[EXTRACT — start]

Ocampo maintains that the State offered several improper opinions on the veracity of Hernandez and Vela's testimony and statements to detectives. It is improper for a witness to give an opinion on guilt or the veracity of the defendant or a witness. State v. Dolan, 118 Wn. App. 323, 329, 73 P.3d 1011 (2003) (improper opinion testimony violates 'the defendant's constitutional right to a jury trial and invade[s] the fact-finding province of the jury'); State v. Jerrels, 83 Wn. App. 503, 507, 925 P.2d 209 (1996). We take a narrow view of what constitutes improper opinion testimony. State v. Demery, 144 Wn.2d 753, 760, 30 P.3d 1278 (2001). '[T]estimony that is not a direct comment on the defendant's guilt or on the veracity of a witness, is otherwise helpful to the jury, and is based on inferences from the evidence is not improper opinion testimony.' City of Seattle v. Heatley, 70 Wn. App. 573, 578, 854 P.2d 658 (1993), review denied, 123 Wn.2d 1011 (1994). Whether testimony constitutes an impermissible opinion depends upon the circumstances of each case. Heatley, 70 Wn. App. at 579 .

[EXTRACT — finish]
[SOURCE RECORDS — start]

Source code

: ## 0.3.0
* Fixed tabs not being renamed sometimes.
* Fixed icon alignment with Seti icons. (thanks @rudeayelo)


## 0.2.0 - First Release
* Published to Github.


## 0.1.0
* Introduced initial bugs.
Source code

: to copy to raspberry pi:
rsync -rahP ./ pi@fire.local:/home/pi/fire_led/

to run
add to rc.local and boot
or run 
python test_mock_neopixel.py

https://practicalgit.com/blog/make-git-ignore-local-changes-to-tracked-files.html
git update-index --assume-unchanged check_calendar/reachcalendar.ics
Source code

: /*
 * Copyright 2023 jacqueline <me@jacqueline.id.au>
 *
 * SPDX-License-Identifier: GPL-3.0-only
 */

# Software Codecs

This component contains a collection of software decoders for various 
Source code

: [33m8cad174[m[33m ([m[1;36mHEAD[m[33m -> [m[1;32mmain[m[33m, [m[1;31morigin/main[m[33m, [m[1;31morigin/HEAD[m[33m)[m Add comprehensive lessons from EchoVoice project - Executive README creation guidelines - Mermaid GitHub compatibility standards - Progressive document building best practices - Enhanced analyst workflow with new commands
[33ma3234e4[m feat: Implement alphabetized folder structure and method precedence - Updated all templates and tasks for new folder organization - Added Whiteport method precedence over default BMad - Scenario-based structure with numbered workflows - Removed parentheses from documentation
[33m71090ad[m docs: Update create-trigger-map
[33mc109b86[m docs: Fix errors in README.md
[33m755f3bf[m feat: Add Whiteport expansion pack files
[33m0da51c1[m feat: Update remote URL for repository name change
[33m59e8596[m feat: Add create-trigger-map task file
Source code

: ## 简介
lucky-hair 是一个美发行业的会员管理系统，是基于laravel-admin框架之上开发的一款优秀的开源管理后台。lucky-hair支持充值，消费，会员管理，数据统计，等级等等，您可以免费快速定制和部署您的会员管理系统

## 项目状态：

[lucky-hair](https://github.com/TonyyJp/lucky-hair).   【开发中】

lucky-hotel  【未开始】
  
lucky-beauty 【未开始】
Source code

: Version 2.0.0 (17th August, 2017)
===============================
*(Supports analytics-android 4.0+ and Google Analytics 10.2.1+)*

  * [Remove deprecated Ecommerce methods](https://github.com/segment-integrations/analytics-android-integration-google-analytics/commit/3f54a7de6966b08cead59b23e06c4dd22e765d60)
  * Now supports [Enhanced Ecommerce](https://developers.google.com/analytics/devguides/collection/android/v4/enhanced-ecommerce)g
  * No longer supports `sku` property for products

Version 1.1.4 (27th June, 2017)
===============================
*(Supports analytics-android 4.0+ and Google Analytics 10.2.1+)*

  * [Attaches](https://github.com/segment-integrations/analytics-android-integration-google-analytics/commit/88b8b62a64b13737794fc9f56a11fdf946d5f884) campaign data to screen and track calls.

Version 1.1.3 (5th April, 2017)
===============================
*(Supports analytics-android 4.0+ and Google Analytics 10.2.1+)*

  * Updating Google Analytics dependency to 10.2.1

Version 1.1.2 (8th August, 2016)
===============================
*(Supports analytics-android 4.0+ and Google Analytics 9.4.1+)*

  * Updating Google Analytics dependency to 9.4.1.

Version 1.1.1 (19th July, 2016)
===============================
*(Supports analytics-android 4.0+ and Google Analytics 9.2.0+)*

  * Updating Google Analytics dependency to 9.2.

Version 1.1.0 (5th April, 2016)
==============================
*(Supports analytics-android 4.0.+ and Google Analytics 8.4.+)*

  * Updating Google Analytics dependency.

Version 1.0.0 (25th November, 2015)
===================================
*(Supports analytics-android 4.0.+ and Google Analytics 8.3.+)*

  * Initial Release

[SOURCE RECORDS — finish]

§ **TASKS**:
• A. Answer these questions about the excerpt on improper opinion testimony:
(i) On whose testimony and statements to detectives does Ocampo say the State offered improper opinions?
(ii) Which case is cited for taking a narrow view of what counts as improper opinion testimony?
(iii) What does it depend on whether testimony is an impermissible opinion?
• B. Repeat, without any change, the part of the listing that opens with the line containing "Version 1.0.0 (25th November, 2015)" and runs through the end of the listing.

§ **ANSWERS IN ORDER**:
• A.
(i) Hernandez and Vela
(ii) State v. Demery, 144 Wn.2d 753, 760, 30 P.3d 1278 (2001)
(iii) The circumstances of each case

• B.
Version 1.0.0 (25th November, 2015)
===================================
*(Supports analytics-android 4.0.+ and Google Analytics 8.3.+)*

  * Initial Release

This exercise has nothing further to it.